Anetta Kahane from the Amadeu Antonio Foundation, which works against right-wing extremism, said regular Germans have tended to underestimate the threat from xenophobia groups.

“There is a deeper problem in German society with attitudes toward immigrants,” she told The Local. “These are victims of right-wing extremism and they should be treated as such. Yes people talk about it, but not enough is being done.”

According to research by Der Tagesspiegel and Die Zeit last year, the number of deaths caused by far-right violence has been vastly underreported. The two newspapers estimated there were nearly 150 killings by right-wing extremists between 1990 and 2010, far below the official count of 47.

In recent days, a sense of anger and frustration has permeated the Turkish-German and other minority communities in the corner cafes, squares and on street corners where they’ve discussed the NSU murders.

Many are asking themselves: How could this have been allowed to happen in a country like Germany? And why didn’t anyone seem to care?

’I feel unsafe’

Bahir Asker, a 34-year-old Turkish construction worker, said he’s told his wife and 10-year-old son to be particularly careful while even doing basic errands like going to the store, lest they be targeted by far-right extremists.
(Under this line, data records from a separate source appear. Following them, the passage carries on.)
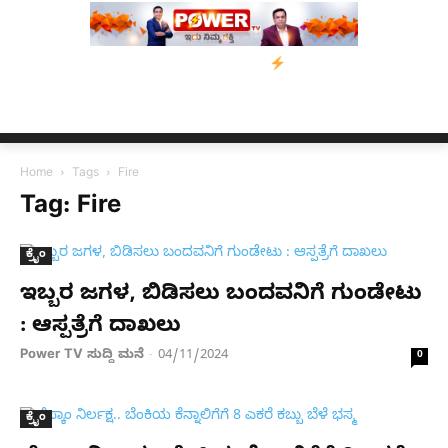
 ನೆರವು: ‘ಟುಗೆದರ್ ಫಾರ್ ಅಸ್ಸಾಂ’ ಅಭಿಯಾನ
ನ್ಯೂಸ್ ಕಾರ್ಪ್‌ಗೆ ಎಐಯಿಂದ ಸಂ
Home
Tags
Fire
Tag: Fire
ಕ್ರೈಂ
ಇಬ್ಬರ ಜಗಳ, ಬಿಡಿಸಲು ಬಂದವನಿಗೆ ಗುಂಡೇಟು
: ಆಸ್ಪತ್ರೆಗೆ ದಾಖಲು
Power TV ಸುದ್ದಿ ಮನೆ
04/11/2024
-
0
ಕ್ರೈಂ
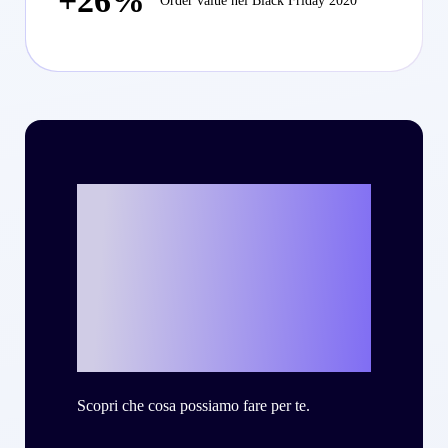
+26%
Order value nel Black Friday 2020
Vuoi scrivere la
tua personale
storia di successo
con Criteo?
Scopri che cosa possiamo fare per te.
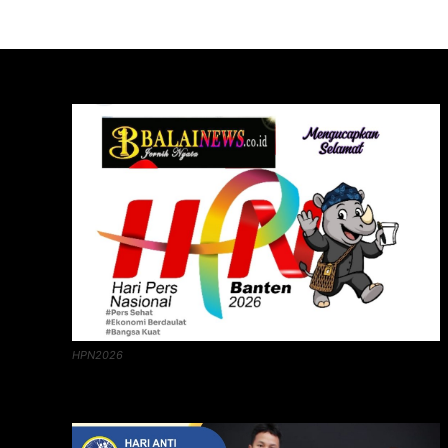
HPN2026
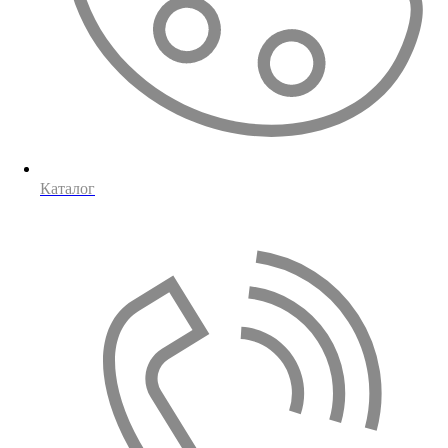
Каталог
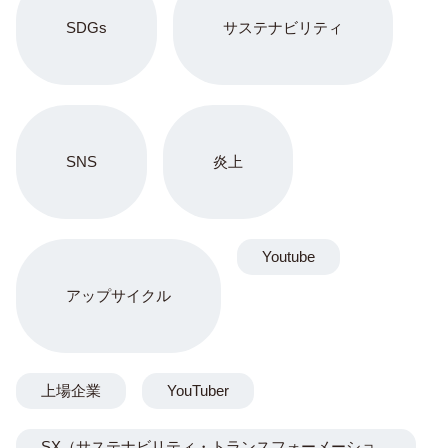
SDGs
サステナビリティ
SNS
炎上
Youtube
アップサイクル
上場企業
YouTuber
SX（サステナビリティ・トランスフォーメーショ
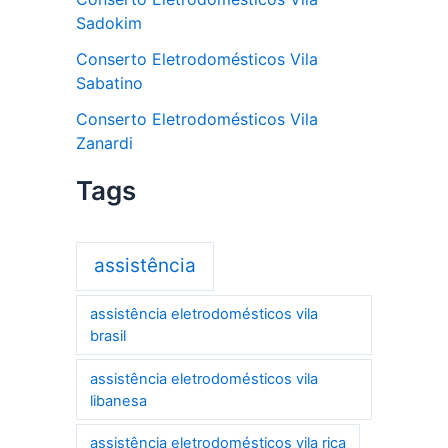
Sadokim
Conserto Eletrodomésticos Vila
Sabatino
Conserto Eletrodomésticos Vila
Zanardi
Tags
assistência
assistência eletrodomésticos vila
brasil
assistência eletrodomésticos vila
libanesa
assistência eletrodomésticos vila rica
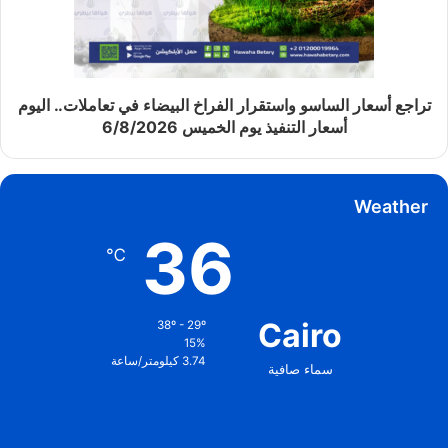
تراجع أسعار الساسو واستقرار الفراخ البيضاء في تعاملات.. اليوم
أسعار التنفيذ يوم الخميس 6/8/2026
Weather
36
℃
Cairo
38º - 29º
15%
3.74 كيلومتر/ساعة
سماء صافية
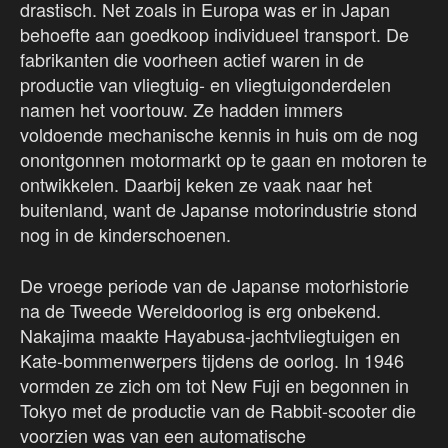
drastisch. Net zoals in Europa was er in Japan
behoefte aan goedkoop individueel transport. De
fabrikanten die voorheen actief waren in de
productie van vliegtuig- en vliegtuigonderdelen
namen het voortouw. Ze hadden immers
voldoende mechanische kennis in huis om de nog
onontgonnen motormarkt op te gaan en motoren te
ontwikkelen. Daarbij keken ze vaak naar het
buitenland, want de Japanse motorindustrie stond
nog in de kinderschoenen.
De vroege periode van de Japanse motorhistorie
na de Tweede Wereldoorlog is erg onbekend.
Nakajima maakte Hayabusa-jachtvliegtuigen en
Kate-bommenwerpers tijdens de oorlog. In 1946
vormden ze zich om tot New Fuji en begonnen in
Tokyo met de productie van de Rabbit-scooter die
voorzien was van een automatische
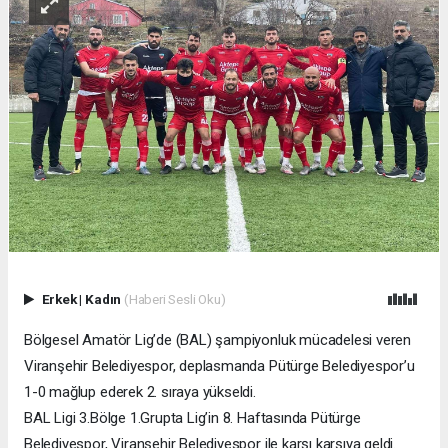
Erkek
|
Kadın
(Haberi Sesli Oku)
Bölgesel Amatör Lig’de (BAL) şampiyonluk mücadelesi veren
Viranşehir Belediyespor, deplasmanda Pütürge Belediyespor’u
1-0 mağlup ederek 2. sıraya yükseldi.
BAL Ligi 3.Bölge 1.Grupta Lig’in 8. Haftasında Pütürge
Belediyespor, Viranşehir Belediyespor ile karşı karşıya geldi.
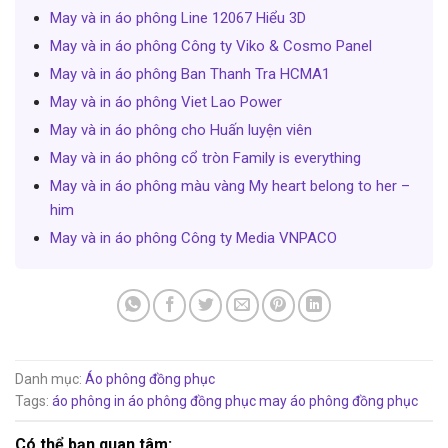
May và in áo phông Line 12067 Hiểu 3D
May và in áo phông Công ty Viko & Cosmo Panel
May và in áo phông Ban Thanh Tra HCMA1
May và in áo phông Viet Lao Power
May và in áo phông cho Huấn luyện viên
May và in áo phông cổ tròn Family is everything
May và in áo phông màu vàng My heart belong to her –
him
May và in áo phông Công ty Media VNPACO
Danh mục:
Áo phông đồng phục
Tags:
áo phông
in áo phông đồng phục
may áo phông đồng phục
Có thể bạn quan tâm:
“I feel unsafe, I don’t know what the government has been doing to protect my family or me,” said Asker, who immigrated to Germany as a teenager, outside a metro station in Germany’s multicultural Neukölln neighbourhood.

“Who knows if this could happen to them?” he asked. “And who knows if anyone will care if they are attacked?”

Nearby, Farid Azizi, a 25-year-old immigrant from Iran, told The Local that conspiracy theories had been spreading through minority communities over the last few days. Some even think German government agents committed the slayings. Others simply believe right-wing officials tried to cover them up.

“We’re angry, we’re afraid for our future here,” he said.

It’s not yet clear whether the recent gestures like German President Christian Wulff’s announcement he would meet with the families of the NSU murder victims can assuage minority concerns. Particularly in parts of economically depressed eastern Germany, neo-Nazis have attempted to create “no-go zones” for foreigners.

Kolat told The Local that the whole episode had been a sobering experience and that it would take time to restore the Turkish community’s trust.

“There’s a feeling of pressure in the community, a very bad feeling,” he said.